Le ministère de la Justice et Paix a mis fin à l'accord de coopération qu'il avait avec le pouvoir judiciaire pour la tenue d'audiences virtuelles depuis les centres pénitentiaires, une décision qui intervient quelques jours seulement après la polémique générée par le transfert en personne d'Alejandro Arias Monge, alias « Diablo », aux tribunaux du premier circuit judiciaire de San José pour son audience sur les mesures conservatoires.
Le ministère a indiqué que l'accord serait résilié en raison de la « préférence des autorités judiciaires de tenir des audiences en personne », un critère devenu évident après qu'un juge a rejeté la demande de la justice visant à ce que la première comparution d'Arias Monge et Jonathan Pérez Méndez, alias « Tan », se fasse virtuellement depuis le centre pénitentiaire de La Reforma.
Selon le ministère, la décision permettra aux personnels de police qui participent actuellement à la logistique des audiences virtuelles d'être réaffectés à des tâches de surveillance, de contrôle et de sécurité au sein des prisons. Dans le cadre de la clôture de l'accord, il sera également restitué au pouvoir judiciaire les ordinateurs, équipements de vidéoconférence et autres appareils utilisés pour ce mécanisme.
Cette annonce intervient une semaine après que le gouvernement a remis en question la décision judiciaire de transférer Arias Monge au tribunal, malgré le fait que le ministre de la Justice, Gabriel Aguilar, ait insisté sur le fait que l'audience devait avoir lieu virtuellement pour des raisons de sécurité et pour éviter les risques liés au transfert d'un prisonnier considéré comme très dangereux.
Même le directeur par intérim de l'Organisation d'enquête judiciaire (OIJ), Michael Soto, a publiquement soutenu l'utilisation de la virtualité en soulignant que ce modèle réduit le déploiement de la police, réduit la consommation de carburant et minimise les risques lors des transferts de prisonniers.

La présidente de la troisième chambre, Patricia Solano, a qualifié cette mesure de « revers » et a rappelé que le système d’audience virtuelle a commencé à être mis en œuvre pendant la pandémie.
« C'est un retard parce que c'est l'OIJ qui transfère les personnes détenues et qui doivent se rendre aux audiences devant les différents tribunaux.
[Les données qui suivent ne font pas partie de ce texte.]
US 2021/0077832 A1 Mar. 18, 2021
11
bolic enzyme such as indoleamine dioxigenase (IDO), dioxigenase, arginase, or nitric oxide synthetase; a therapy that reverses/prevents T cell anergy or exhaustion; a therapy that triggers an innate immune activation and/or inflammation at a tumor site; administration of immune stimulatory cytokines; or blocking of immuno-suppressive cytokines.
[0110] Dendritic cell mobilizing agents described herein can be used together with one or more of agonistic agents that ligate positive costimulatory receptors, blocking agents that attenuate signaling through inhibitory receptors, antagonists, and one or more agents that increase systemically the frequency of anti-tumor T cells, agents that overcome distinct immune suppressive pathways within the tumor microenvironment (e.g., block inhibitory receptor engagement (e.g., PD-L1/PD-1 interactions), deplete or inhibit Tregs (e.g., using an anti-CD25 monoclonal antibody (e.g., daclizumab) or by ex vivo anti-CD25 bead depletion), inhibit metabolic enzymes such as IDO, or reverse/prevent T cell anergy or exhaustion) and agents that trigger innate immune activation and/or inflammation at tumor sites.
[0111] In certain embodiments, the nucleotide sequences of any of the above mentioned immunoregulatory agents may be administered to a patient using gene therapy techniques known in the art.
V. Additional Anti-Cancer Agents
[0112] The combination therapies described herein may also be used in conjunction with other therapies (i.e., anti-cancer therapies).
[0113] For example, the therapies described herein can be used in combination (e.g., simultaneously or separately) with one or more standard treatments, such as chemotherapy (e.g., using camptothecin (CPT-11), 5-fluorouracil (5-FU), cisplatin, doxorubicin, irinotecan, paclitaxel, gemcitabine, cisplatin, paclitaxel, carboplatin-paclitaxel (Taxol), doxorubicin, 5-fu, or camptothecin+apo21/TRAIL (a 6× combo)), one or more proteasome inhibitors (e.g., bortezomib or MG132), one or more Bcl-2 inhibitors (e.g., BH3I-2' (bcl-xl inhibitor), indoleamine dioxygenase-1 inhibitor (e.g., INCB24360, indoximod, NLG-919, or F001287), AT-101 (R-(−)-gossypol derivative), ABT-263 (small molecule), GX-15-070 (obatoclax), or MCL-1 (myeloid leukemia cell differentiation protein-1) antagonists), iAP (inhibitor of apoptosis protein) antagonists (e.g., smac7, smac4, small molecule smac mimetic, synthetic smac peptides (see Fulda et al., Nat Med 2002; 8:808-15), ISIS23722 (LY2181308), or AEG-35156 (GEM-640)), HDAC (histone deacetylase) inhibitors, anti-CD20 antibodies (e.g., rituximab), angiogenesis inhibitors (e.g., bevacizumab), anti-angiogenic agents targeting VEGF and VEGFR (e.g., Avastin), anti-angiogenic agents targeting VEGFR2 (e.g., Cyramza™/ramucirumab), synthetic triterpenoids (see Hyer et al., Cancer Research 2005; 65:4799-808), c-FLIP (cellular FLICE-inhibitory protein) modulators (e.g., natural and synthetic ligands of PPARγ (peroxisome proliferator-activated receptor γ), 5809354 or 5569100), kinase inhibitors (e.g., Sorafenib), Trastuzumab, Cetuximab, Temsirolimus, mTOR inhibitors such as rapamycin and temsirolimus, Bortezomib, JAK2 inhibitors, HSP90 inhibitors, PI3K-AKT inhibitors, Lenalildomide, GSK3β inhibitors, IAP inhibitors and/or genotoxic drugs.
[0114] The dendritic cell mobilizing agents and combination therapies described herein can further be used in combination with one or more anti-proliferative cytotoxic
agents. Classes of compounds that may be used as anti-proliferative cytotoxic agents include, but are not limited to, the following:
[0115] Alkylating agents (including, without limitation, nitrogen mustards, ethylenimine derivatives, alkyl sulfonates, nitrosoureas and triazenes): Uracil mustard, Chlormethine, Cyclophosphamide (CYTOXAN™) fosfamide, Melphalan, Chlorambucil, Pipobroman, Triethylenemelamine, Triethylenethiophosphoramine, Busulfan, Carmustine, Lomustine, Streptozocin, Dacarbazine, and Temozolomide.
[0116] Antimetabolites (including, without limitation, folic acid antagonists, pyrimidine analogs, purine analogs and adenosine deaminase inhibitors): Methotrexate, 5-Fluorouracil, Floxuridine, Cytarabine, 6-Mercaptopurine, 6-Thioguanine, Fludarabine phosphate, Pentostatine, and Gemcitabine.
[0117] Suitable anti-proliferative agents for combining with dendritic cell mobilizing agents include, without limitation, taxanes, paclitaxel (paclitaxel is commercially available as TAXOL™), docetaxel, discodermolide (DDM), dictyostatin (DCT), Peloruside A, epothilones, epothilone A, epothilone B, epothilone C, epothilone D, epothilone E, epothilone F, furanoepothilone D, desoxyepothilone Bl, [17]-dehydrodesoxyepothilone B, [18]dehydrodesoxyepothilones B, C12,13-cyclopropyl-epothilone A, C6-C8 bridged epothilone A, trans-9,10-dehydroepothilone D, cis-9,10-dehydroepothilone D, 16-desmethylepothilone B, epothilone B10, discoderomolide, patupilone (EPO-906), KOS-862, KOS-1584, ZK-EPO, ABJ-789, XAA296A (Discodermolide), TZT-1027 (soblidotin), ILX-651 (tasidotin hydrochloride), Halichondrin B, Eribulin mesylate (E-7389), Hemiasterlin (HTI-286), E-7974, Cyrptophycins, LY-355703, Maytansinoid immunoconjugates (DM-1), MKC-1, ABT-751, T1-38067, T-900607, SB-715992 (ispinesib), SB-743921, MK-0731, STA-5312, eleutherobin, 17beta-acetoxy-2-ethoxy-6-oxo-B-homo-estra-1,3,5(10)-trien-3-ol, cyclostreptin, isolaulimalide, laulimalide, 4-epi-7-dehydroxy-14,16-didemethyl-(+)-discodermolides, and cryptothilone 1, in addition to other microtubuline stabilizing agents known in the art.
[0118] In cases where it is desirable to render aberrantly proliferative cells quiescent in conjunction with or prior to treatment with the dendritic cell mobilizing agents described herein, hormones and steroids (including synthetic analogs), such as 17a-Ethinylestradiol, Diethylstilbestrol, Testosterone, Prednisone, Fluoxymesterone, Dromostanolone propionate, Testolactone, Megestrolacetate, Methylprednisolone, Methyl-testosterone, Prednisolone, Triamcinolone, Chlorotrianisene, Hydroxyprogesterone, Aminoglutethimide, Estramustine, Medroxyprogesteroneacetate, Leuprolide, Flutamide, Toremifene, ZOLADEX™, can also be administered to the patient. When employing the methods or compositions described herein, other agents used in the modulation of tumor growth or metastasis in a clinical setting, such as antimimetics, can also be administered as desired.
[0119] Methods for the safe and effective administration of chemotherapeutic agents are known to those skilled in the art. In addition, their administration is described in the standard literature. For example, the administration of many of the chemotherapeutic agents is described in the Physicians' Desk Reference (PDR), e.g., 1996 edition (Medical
C'est une contradiction quand il y a une loi qui essaie de renforcer la virtualité dans certains cas et qui a une économie en termes de transferts et toute la partie opérationnelle qui devient plus coûteuse pour nous avec ce type de décisions », a-t-il déclaré lors de sa comparution devant la Commission de Nomination de l'Assemblée Législative.
Le juge a prévenu que la suppression de l'accord augmenterait les coûts de fonctionnement et la charge logistique de l'OIJ, l'institution chargée de la garde et du transfert des personnes privées de liberté au siège judiciaire.
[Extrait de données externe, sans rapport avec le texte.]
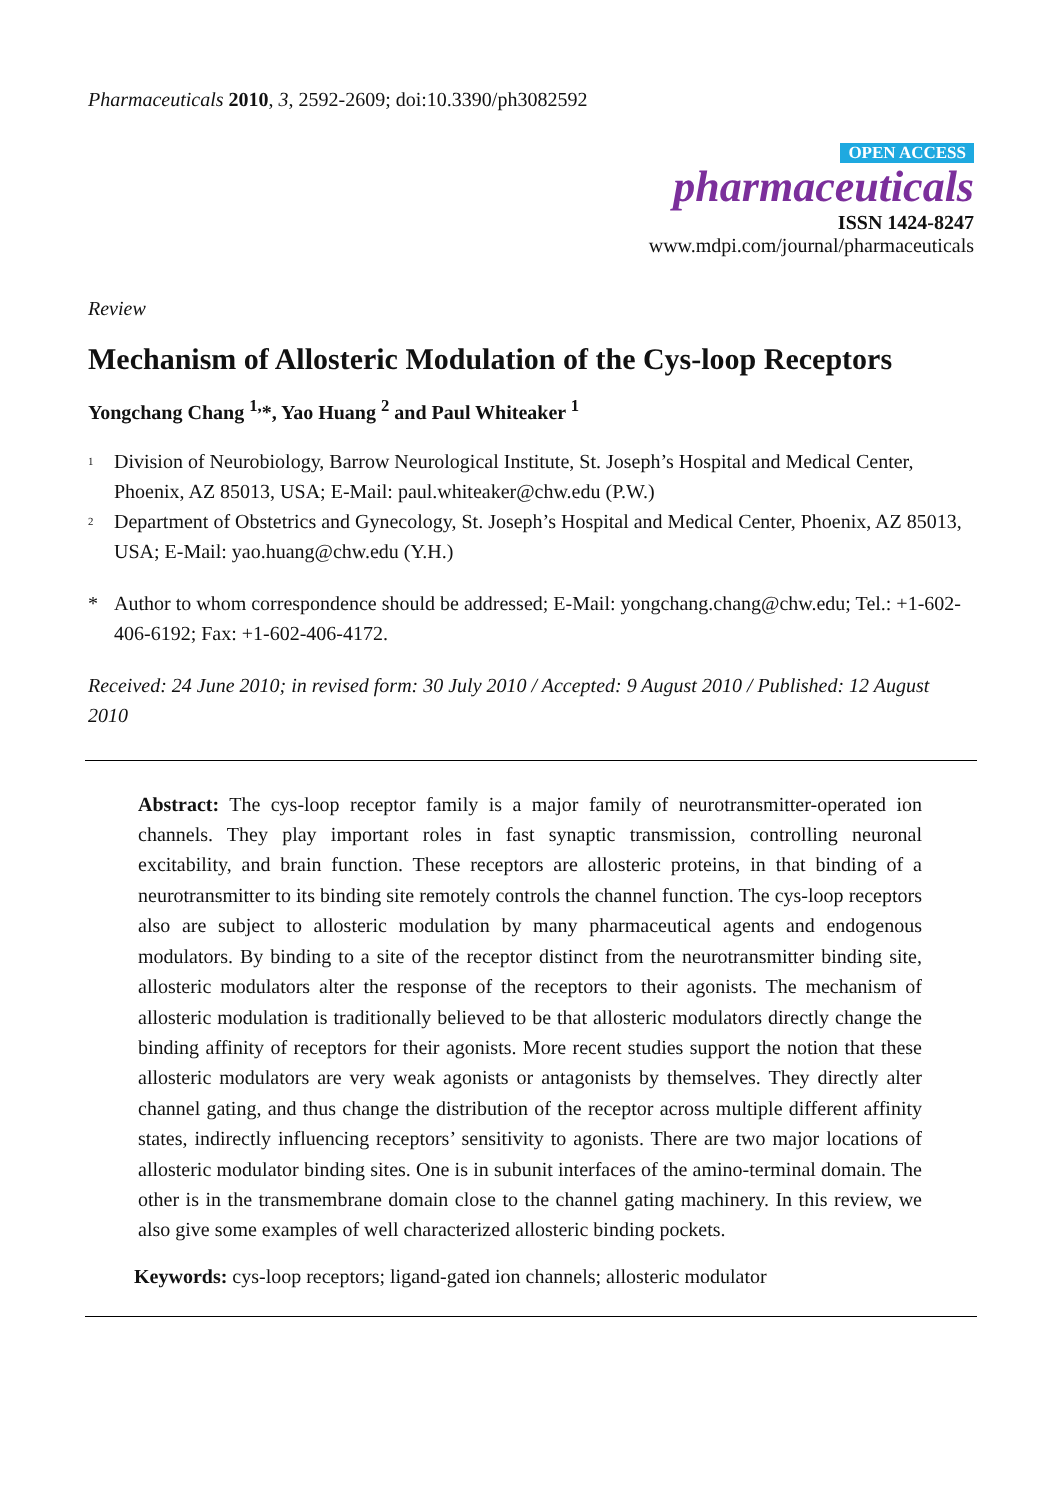Pharmaceuticals 2010, 3, 2592-2609; doi:10.3390/ph3082592
OPEN ACCESS
pharmaceuticals
ISSN 1424-8247
www.mdpi.com/journal/pharmaceuticals
Review
Mechanism of Allosteric Modulation of the Cys-loop Receptors
Yongchang Chang <sup>1,</sup>*, Yao Huang <sup>2</sup> and Paul Whiteaker <sup>1</sup>
<sup>1</sup> Division of Neurobiology, Barrow Neurological Institute, St. Joseph’s Hospital and Medical Center, Phoenix, AZ 85013, USA; E-Mail: paul.whiteaker@chw.edu (P.W.)
<sup>2</sup> Department of Obstetrics and Gynecology, St. Joseph’s Hospital and Medical Center, Phoenix, AZ 85013, USA; E-Mail: yao.huang@chw.edu (Y.H.)
* Author to whom correspondence should be addressed; E-Mail: yongchang.chang@chw.edu; Tel.: +1-602-406-6192; Fax: +1-602-406-4172.
Received: 24 June 2010; in revised form: 30 July 2010 / Accepted: 9 August 2010 / Published: 12 August 2010
Abstract: The cys-loop receptor family is a major family of neurotransmitter-operated ion channels. They play important roles in fast synaptic transmission, controlling neuronal excitability, and brain function. These receptors are allosteric proteins, in that binding of a neurotransmitter to its binding site remotely controls the channel function. The cys-loop receptors also are subject to allosteric modulation by many pharmaceutical agents and endogenous modulators. By binding to a site of the receptor distinct from the neurotransmitter binding site, allosteric modulators alter the response of the receptors to their agonists. The mechanism of allosteric modulation is traditionally believed to be that allosteric modulators directly change the binding affinity of receptors for their agonists. More recent studies support the notion that these allosteric modulators are very weak agonists or antagonists by themselves. They directly alter channel gating, and thus change the distribution of the receptor across multiple different affinity states, indirectly influencing receptors’ sensitivity to agonists. There are two major locations of allosteric modulator binding sites. One is in subunit interfaces of the amino-terminal domain. The other is in the transmembrane domain close to the channel gating machinery. In this review, we also give some examples of well characterized allosteric binding pockets.
Keywords: cys-loop receptors; ligand-gated ion channels; allosteric modulator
Les chiffres du système pénitentiaire national reflètent l'ampleur du programme qui sera désormais nul.
Entre janvier et juin 2026, 2 416 audiences virtuelles ont eu lieu, réparties dans :
- 944 devant les tribunaux.
- 421 devant les tribunaux de première instance.
- 354 procédures avec défenseurs
- 697 correspondant à d’autres actions judiciaires.
Rien qu'au Centre national d'attention spécifique (sécurité maximale), 159 audiences virtuelles ont eu lieu au cours de cette période, ce qui a nécessité la participation de 318 policiers pénitentiaires.
La décision ouvre un nouveau front de tension entre le pouvoir exécutif et le pouvoir judiciaire, après le désaccord sur le traitement du cas du pseudonyme « Diablo », alors que les deux institutions maintiennent des positions opposées sur la commodité d'utiliser la virtualité pour ce type de processus judiciaires.